Producers who were expected to renounce production quotas, have not done so at levels projected in the EC restructuring plan, despite large compensatory payments available if they do.

A key element of the plan, which came into force last July, was a restructuring fund financed by producers, with a long term aim of making their industry more competitive.

It aims to take out about 6 million tonnes of quota to balance the market after a four-year transition period.

For the first year, about 1.5 million tonnes of quota have been renounced.

The European Commission says that intentions to give up quota for the following year, 2007-08, have to be announced by early December – to allow adequate time for consultations with all interested parties.

However the figure so far is just 0.7 million tonnes, judged to be far below what was intended for the scheme to succeed.

The Commission says that unless that figure increases, there will be a surplus of 4.5-million tones of sugar – making up a quarter of the quota for that year.

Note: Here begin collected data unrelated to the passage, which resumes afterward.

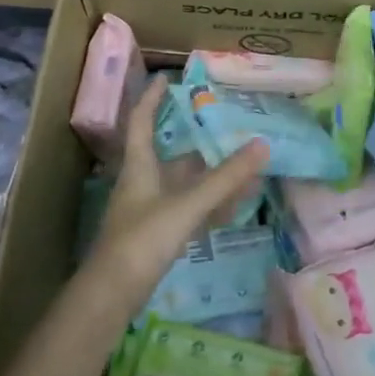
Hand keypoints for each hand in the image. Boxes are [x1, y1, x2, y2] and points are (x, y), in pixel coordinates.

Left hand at [87, 77, 268, 301]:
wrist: (111, 297)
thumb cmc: (142, 240)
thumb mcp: (187, 205)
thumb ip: (224, 178)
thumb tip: (262, 144)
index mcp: (139, 167)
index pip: (141, 122)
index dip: (151, 99)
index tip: (165, 78)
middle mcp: (141, 184)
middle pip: (168, 154)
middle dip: (193, 138)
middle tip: (220, 122)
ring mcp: (148, 213)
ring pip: (181, 184)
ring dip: (207, 175)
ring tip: (239, 163)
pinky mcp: (156, 238)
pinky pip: (187, 212)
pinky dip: (208, 206)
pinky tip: (232, 208)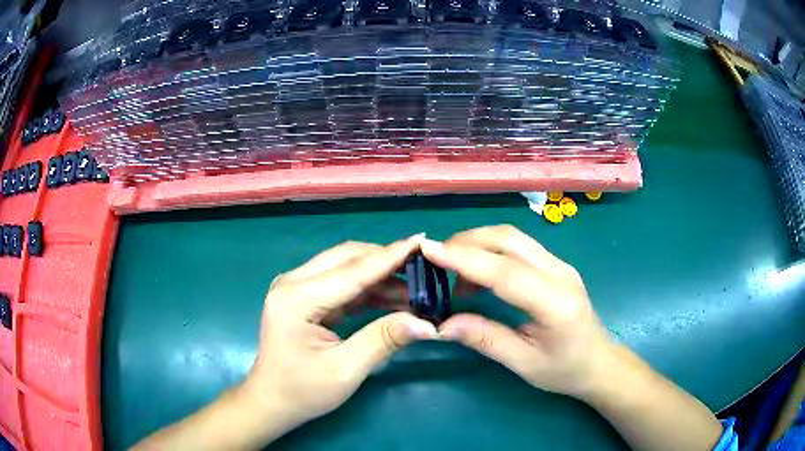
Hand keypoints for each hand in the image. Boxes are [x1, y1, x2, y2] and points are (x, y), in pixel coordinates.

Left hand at [243, 236, 438, 431]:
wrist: (271, 400)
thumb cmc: (303, 390)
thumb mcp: (346, 370)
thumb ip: (384, 339)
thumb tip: (426, 323)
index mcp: (297, 299)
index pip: (353, 271)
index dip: (390, 256)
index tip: (422, 241)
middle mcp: (293, 282)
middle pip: (347, 258)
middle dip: (386, 261)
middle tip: (424, 269)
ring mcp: (296, 287)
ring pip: (345, 266)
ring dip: (379, 275)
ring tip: (416, 289)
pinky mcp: (303, 296)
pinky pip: (341, 282)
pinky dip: (367, 287)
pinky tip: (393, 297)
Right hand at [421, 225, 614, 397]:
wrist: (599, 362)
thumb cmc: (564, 369)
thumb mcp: (523, 363)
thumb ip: (486, 339)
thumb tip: (442, 325)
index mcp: (555, 302)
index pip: (505, 271)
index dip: (465, 258)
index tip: (428, 250)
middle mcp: (560, 273)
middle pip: (508, 240)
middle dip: (467, 242)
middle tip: (434, 259)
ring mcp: (560, 264)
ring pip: (513, 237)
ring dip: (478, 243)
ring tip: (450, 267)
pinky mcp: (556, 265)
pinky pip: (519, 246)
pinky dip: (491, 250)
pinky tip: (477, 274)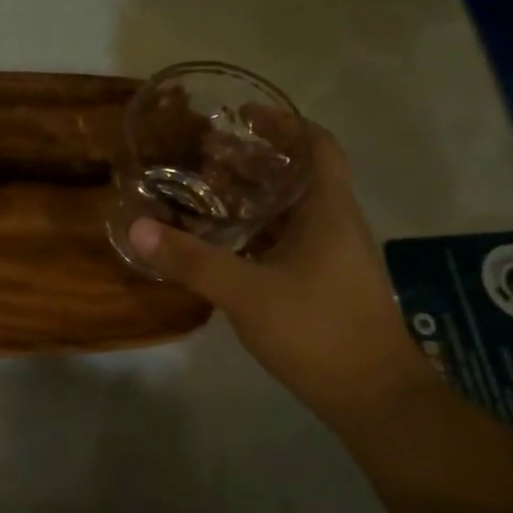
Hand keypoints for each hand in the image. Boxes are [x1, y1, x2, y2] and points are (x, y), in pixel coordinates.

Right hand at [127, 124, 436, 422]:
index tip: (243, 115)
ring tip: (209, 191)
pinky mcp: (325, 283)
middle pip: (300, 174)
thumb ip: (192, 260)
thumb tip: (138, 227)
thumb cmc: (318, 331)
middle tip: (208, 154)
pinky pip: (290, 239)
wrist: (374, 397)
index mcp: (329, 211)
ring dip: (255, 195)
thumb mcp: (246, 293)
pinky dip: (259, 230)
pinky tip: (226, 243)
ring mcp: (333, 256)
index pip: (318, 146)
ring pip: (293, 209)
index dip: (284, 124)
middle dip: (256, 158)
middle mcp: (336, 225)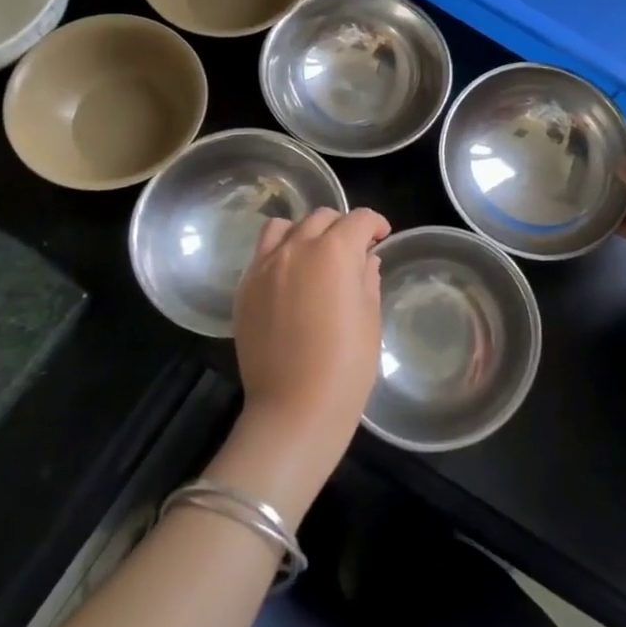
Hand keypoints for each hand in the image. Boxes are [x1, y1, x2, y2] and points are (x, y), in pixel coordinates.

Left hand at [234, 207, 390, 453]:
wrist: (294, 409)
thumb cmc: (346, 366)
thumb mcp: (369, 318)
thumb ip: (367, 278)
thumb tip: (364, 260)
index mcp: (334, 252)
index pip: (358, 219)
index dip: (375, 224)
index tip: (381, 238)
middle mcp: (296, 248)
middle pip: (321, 217)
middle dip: (342, 227)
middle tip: (353, 251)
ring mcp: (264, 267)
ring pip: (284, 227)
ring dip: (304, 232)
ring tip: (315, 256)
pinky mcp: (244, 289)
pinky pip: (262, 254)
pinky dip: (280, 254)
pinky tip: (290, 280)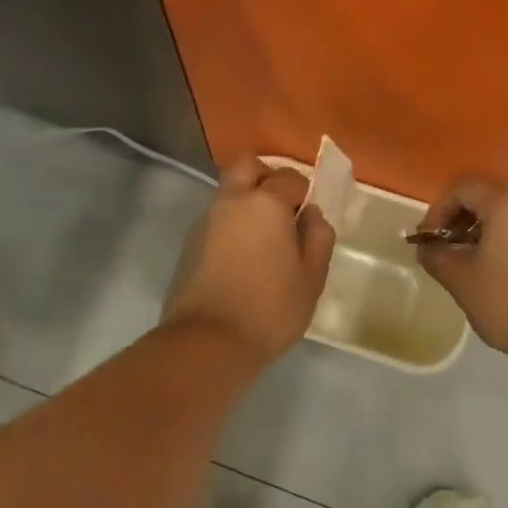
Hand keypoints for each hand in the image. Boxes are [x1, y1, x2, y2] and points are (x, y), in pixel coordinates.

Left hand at [163, 155, 336, 363]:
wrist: (208, 341)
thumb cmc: (269, 309)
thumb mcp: (311, 278)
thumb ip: (318, 239)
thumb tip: (312, 214)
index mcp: (265, 203)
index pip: (289, 177)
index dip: (303, 193)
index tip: (308, 219)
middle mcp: (232, 201)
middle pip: (247, 166)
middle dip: (266, 177)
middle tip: (282, 209)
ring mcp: (206, 220)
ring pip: (228, 191)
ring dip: (246, 201)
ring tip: (263, 239)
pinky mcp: (190, 242)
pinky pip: (215, 218)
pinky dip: (230, 224)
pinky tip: (241, 256)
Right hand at [416, 177, 507, 363]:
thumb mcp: (461, 280)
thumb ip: (436, 256)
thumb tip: (426, 247)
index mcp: (506, 203)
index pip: (462, 189)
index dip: (438, 211)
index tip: (428, 240)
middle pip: (485, 196)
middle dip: (459, 218)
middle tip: (445, 247)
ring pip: (507, 212)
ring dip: (481, 229)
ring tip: (468, 260)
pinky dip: (504, 238)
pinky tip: (496, 268)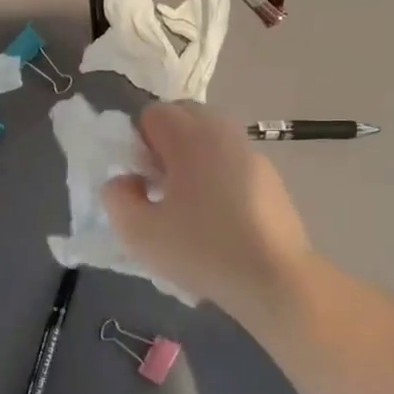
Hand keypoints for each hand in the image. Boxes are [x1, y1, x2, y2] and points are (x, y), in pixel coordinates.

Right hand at [102, 102, 312, 324]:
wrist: (276, 280)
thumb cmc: (202, 251)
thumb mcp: (139, 233)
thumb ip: (117, 197)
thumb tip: (126, 180)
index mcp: (190, 137)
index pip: (153, 113)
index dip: (138, 142)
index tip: (142, 179)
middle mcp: (223, 133)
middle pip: (184, 116)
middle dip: (165, 142)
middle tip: (161, 186)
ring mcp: (251, 153)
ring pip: (210, 137)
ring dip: (192, 157)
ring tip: (189, 202)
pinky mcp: (271, 177)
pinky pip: (231, 160)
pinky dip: (218, 173)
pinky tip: (220, 216)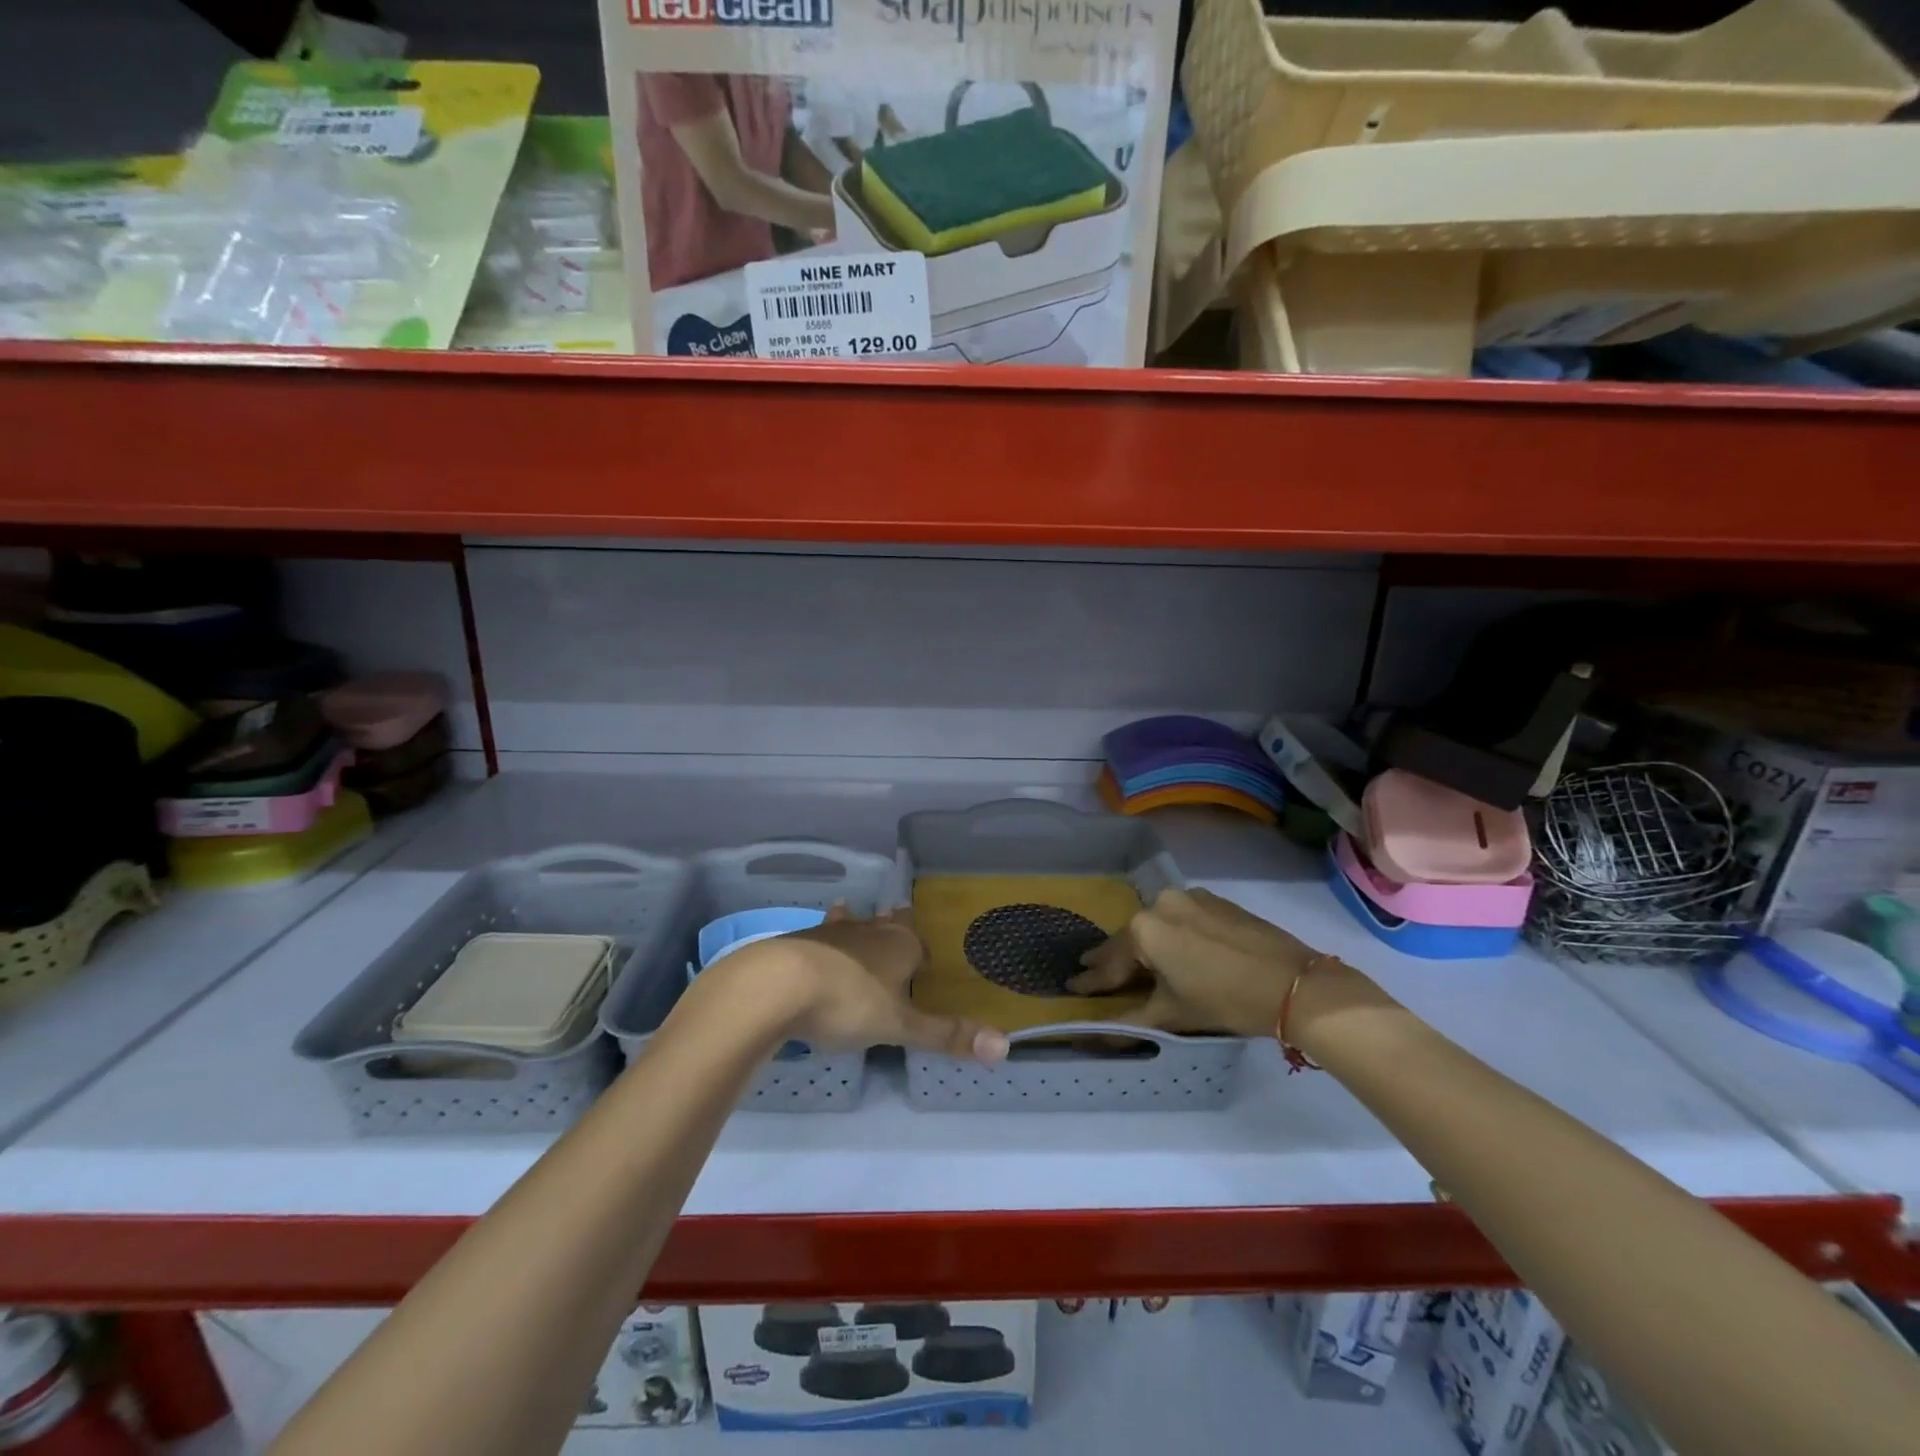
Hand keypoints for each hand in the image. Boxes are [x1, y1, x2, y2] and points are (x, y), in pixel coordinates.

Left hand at [774, 904, 1008, 1061]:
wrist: (776, 985)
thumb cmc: (847, 1002)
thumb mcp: (899, 1026)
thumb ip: (946, 1035)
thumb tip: (1004, 1046)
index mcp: (899, 946)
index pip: (917, 940)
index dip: (922, 949)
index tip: (924, 957)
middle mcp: (868, 932)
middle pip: (885, 923)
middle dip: (891, 924)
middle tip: (893, 914)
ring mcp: (830, 933)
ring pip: (849, 922)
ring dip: (852, 921)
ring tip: (847, 910)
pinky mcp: (798, 942)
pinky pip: (817, 937)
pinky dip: (820, 940)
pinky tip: (810, 945)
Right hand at [1067, 887, 1320, 1036]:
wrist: (1294, 984)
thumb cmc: (1226, 1000)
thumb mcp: (1173, 1014)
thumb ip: (1128, 1022)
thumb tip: (1091, 1037)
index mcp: (1145, 929)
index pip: (1110, 961)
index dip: (1091, 980)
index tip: (1072, 987)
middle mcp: (1161, 902)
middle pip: (1132, 937)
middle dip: (1115, 959)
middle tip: (1095, 974)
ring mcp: (1190, 897)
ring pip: (1157, 924)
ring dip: (1146, 945)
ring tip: (1136, 965)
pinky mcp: (1215, 900)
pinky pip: (1182, 916)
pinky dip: (1172, 933)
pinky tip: (1176, 950)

Each tonne of quota renounced is being compensated at the rate of EU 730 (A$1218; Dcerates) per tonne; it will go down to 625 in 2008/09, then 520 for the final year .

The Commission said sugar enterprises unable to produce at around EU 400 per tonne should take advantage of the restructuring aid this year, at the top rate.

The restructuring fund, set to wind up after the four-year period is over, is sourced by payments from sugar, isoglucose and inulin producers according to their production quota; and the amount of restructuring aid varies according to the degree of dismantling of production facilities.